A Common Data Model
In a variety of contexts, we need to record a statement about the world, along with its relations to other statements.
We need to specify, for instance, a document (with this version) had this word, at this time. This word is linked to other documents with their versions. These documents can have notes tagged to them; these notes also have words, which also can be searched against (but have, let's say, a different label - the "notes" label, as opposed to the "content" label).
Similarly, companies often want to track build history from check in to final artifact. Documents have versions and other metadata, which are then linked to compilation logs, then to artifacts, then to the deployment environment.
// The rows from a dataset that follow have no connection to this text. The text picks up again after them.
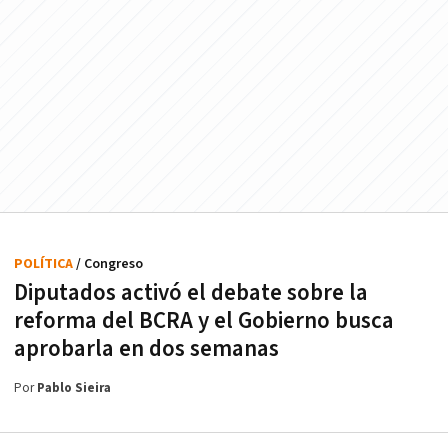
POLÍTICA
/ Congreso
Diputados activó el debate sobre la
reforma del BCRA y el Gobierno busca
aprobarla en dos semanas
Por
Pablo Sieira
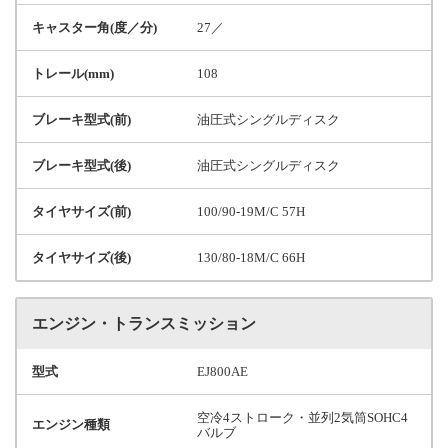
キャスター角(度／分)
27／
トレール(mm)
108
ブレーキ型式(前)
油圧式シングルディスク
ブレーキ型式(後)
油圧式シングルディスク
タイヤサイズ(前)
100/90-19M/C 57H
タイヤサイズ(後)
130/80-18M/C 66H
エンジン・トランスミッション
型式
EJ800AE
空冷4ストローク・並列2気筒SOHC4
エンジン種類
バルブ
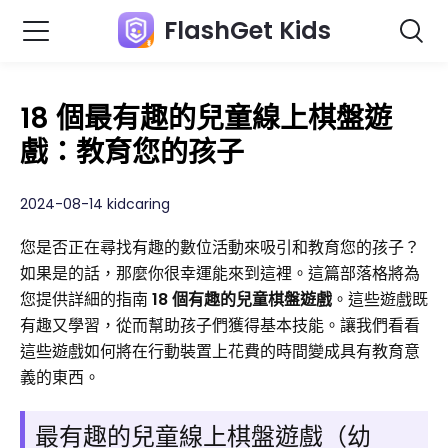
FlashGet Kids
18 個最有趣的兒童線上棋盤遊
戲：教育您的孩子
2024-08-14 kidcaring
您是否正在尋找有趣的數位活動來吸引和教育您的孩子？
如果是的話，那麼你很幸運能來到這裡。這篇部落格將為
您提供詳細的指南
18 個有趣的兒童棋盤遊戲
。這些遊戲既
有趣又學習，從而幫助孩子們獲得基本技能。讓我們看看
這些遊戲如何將在行動裝置上花費的時間變成具有教育意
義的東西。
最有趣的兒童線上棋盤遊戲（幼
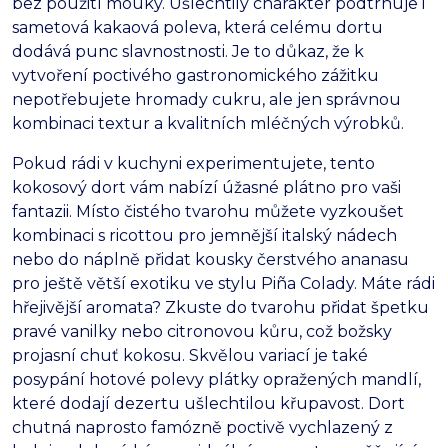
bez použití mouky. Ušlechtilý charakter podtrhuje i
sametová kakaová poleva, která celému dortu
dodává punc slavnostnosti. Je to důkaz, že k
vytvoření poctivého gastronomického zážitku
nepotřebujete hromady cukru, ale jen správnou
kombinaci textur a kvalitních mléčných výrobků.
Pokud rádi v kuchyni experimentujete, tento
kokosový dort vám nabízí úžasné plátno pro vaši
fantazii. Místo čistého tvarohu můžete vyzkoušet
kombinaci s ricottou pro jemnější italský nádech
nebo do náplně přidat kousky čerstvého ananasu
pro ještě větší exotiku ve stylu Piña Colady. Máte rádi
hřejivější aromata? Zkuste do tvarohu přidat špetku
pravé vanilky nebo citronovou kůru, což božsky
projasní chuť kokosu. Skvělou variací je také
posypání hotové polevy plátky opražených mandlí,
které dodají dezertu ušlechtilou křupavost. Dort
chutná naprosto famózně poctivě vychlazený z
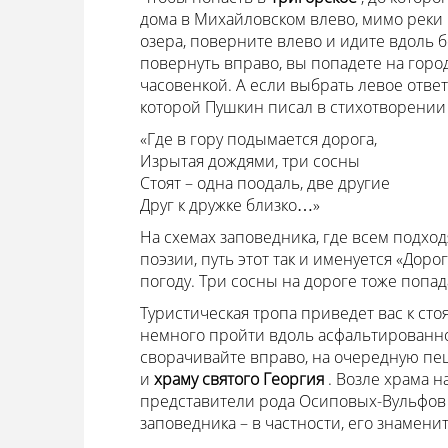
дома в Михайловском влево, мимо реки
озера, поверните влево и идите вдоль б
повернуть вправо, вы попадете на гор
часовенкой. А если выбрать левое отве
которой Пушкин писал в стихотворении «
«Где в гору подымается дорога,
Изрытая дождями, три сосны
Стоят – одна поодаль, две другие
Друг к дружке близко…»
На схемах заповедника, где всем подх
поэзии, путь этот так и именуется «Доро
погоду. Три сосны на дороге тоже попада
Туристическая тропа приведет вас к сто
немного пройти вдоль асфальтированно
сворачивайте вправо, на очередную пеш
и
храму святого Георгия
. Возле храма 
представители рода Осиповых-Вульфов
заповедника – в частности, его знамен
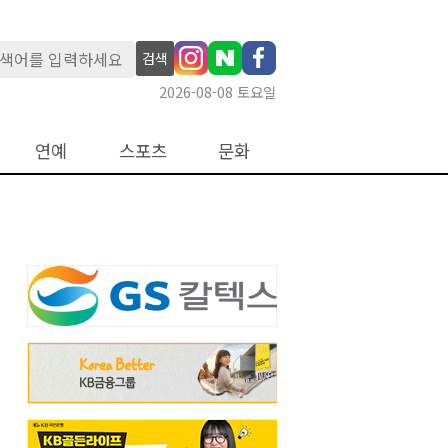
검색
2026-08-08 토요일
연예
스포츠
문화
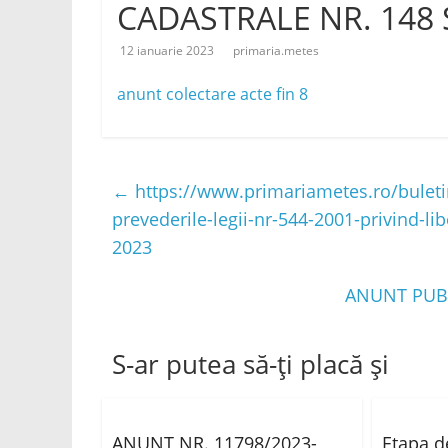
CADASTRALE NR. 148 S
12 ianuarie 2023
primaria.metes
anunt colectare acte fin 8
←
https://www.primariametes.ro/buletin
prevederile-legii-nr-544-2001-privind-lib
2023
ANUNT PUBL
S-ar putea să-ți placă și
ANUNT NR. 11798/2023-
Etapa d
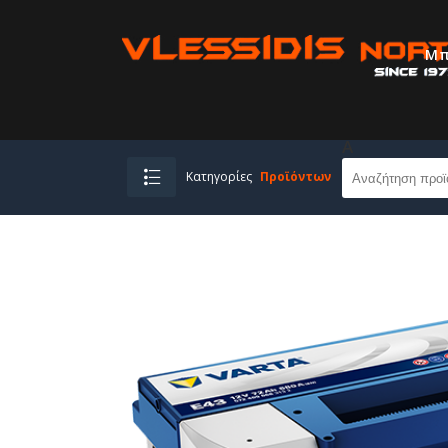
Μπ
A
Κατηγορίες
Προϊόντων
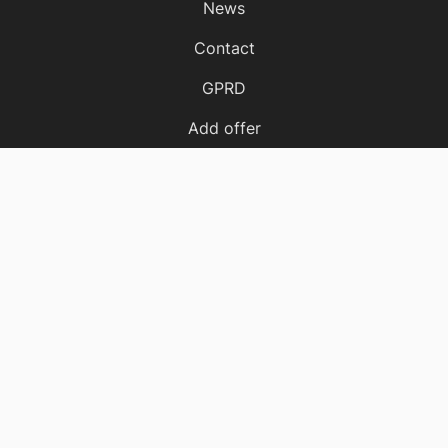
News
Contact
GPRD
Add offer
Cost calculator
Offers
Apartments
Houses
Plots
Halls
Locales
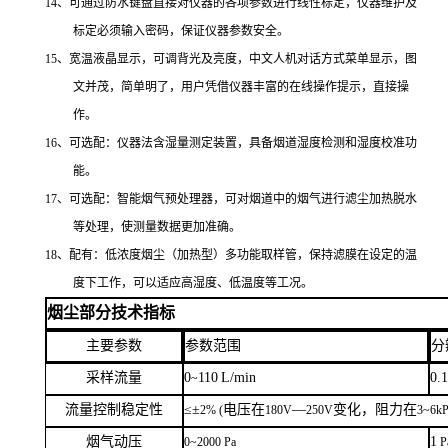
14、可通过防水键盘直接对仪器的各项参数进行线性标定，仪器维护及
标定必须输入密码，保证仪器参数安全。
1
5
、宽温液晶显示，可调背光及亮度，中文人机对话方式菜单显示，图
文并茂，简单明了，用户凭借仪器丰富的在线操作提示，直接操
作。
16、可选配：仪器法含湿量测定装置，具备烟道湿度检测和湿度校准功
能。
17、可选
配
：智能烟气预处理器，可对烟道中的烟气进行
滤尘
加热脱水
等处理，使测量数据更加准确。
18、配有：低浓度烟尘（加热型）多功能取样管，
保持滤膜在设定的温
度下工作，可以适应高湿度、低温度等工况
。
烟尘部分技术指标
主要参数
参数范围
分
采样流量
0
110
L/min
0.
~
流量控制稳定性
≤±
电压在
—
变化，阻力在
2% (
180V
250V
3
~
6k
烟气动压
1
0~2000 Pa
P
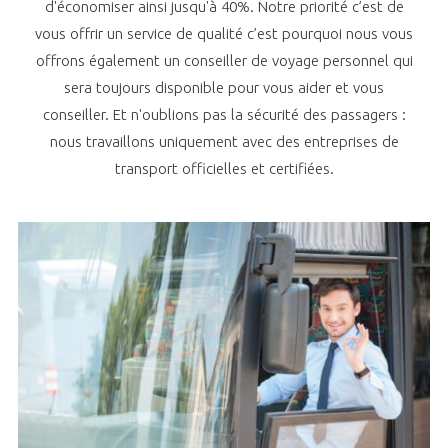
d'économiser ainsi jusqu'à 40%. Notre priorité c’est de
vous offrir un service de qualité c’est pourquoi nous vous
offrons également un conseiller de voyage personnel qui
sera toujours disponible pour vous aider et vous
conseiller. Et n'oublions pas la sécurité des passagers :
nous travaillons uniquement avec des entreprises de
transport officielles et certifiées.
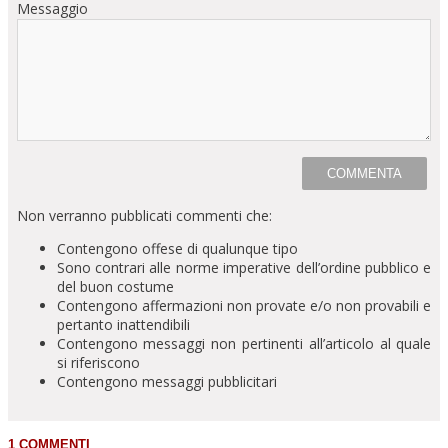
Messaggio
Non verranno pubblicati commenti che:
Contengono offese di qualunque tipo
Sono contrari alle norme imperative dell’ordine pubblico e
del buon costume
Contengono affermazioni non provate e/o non provabili e
pertanto inattendibili
Contengono messaggi non pertinenti all’articolo al quale
si riferiscono
Contengono messaggi pubblicitari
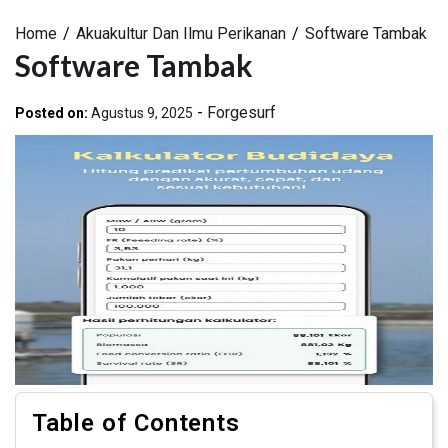
Home
Akuakultur Dan Ilmu Perikanan
Software Tambak
Software Tambak
-
Forgesurf
Posted on:
Agustus 9, 2025
Table of Contents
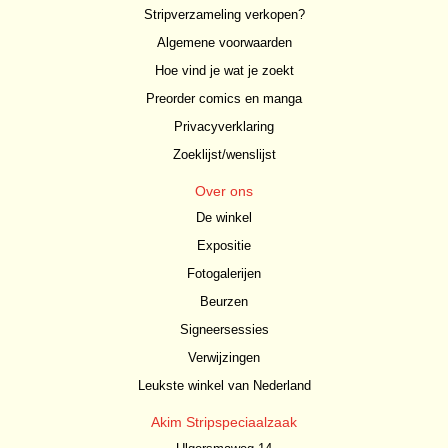
Stripverzameling verkopen?
Algemene voorwaarden
Hoe vind je wat je zoekt
Preorder comics en manga
Privacyverklaring
Zoeklijst/wenslijst
Over ons
De winkel
Expositie
Fotogalerijen
Beurzen
Signeersessies
Verwijzingen
Leukste winkel van Nederland
Akim Stripspeciaalzaak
Each is linked to each other, but has different labels.
Similarly, one might want to track a political group over time, with connections to other political groups - along with any comments on the connections and their durations.
Generally, let's say that we have atoms, with relations to other atoms. Both atoms and relations can have 0 or more labels.
Let us thus say, for the sake of abstraction, we have a graph composed of V x E, with both V and E having labels L. We would like to query the graph based on
An initial implementation will be done in-memory as a prototype, with a suitable API laid in on top.
This model will doubtlessly require adjustment; it is entirely plausible that vertices will require an arbitrary deep metadata store that relations will not. The initial in-memory implementation will allow fluid alterations without the tedium of database changes, but as I have chosen to write it in Scala, the types will be consistent, with good opportunity for refactoring down the road.
To be clear, this is intentionally a not a text search system, e.g. an inverted index, nor is it a log search system ala ElasticSearch. A relational model best describes each instance of the problem, but the problem is uncomfortably general. It is closest to a graph database model; earlier work that I've done in non-abstract instances of this problem indicate that a graph database is a good specialized backend.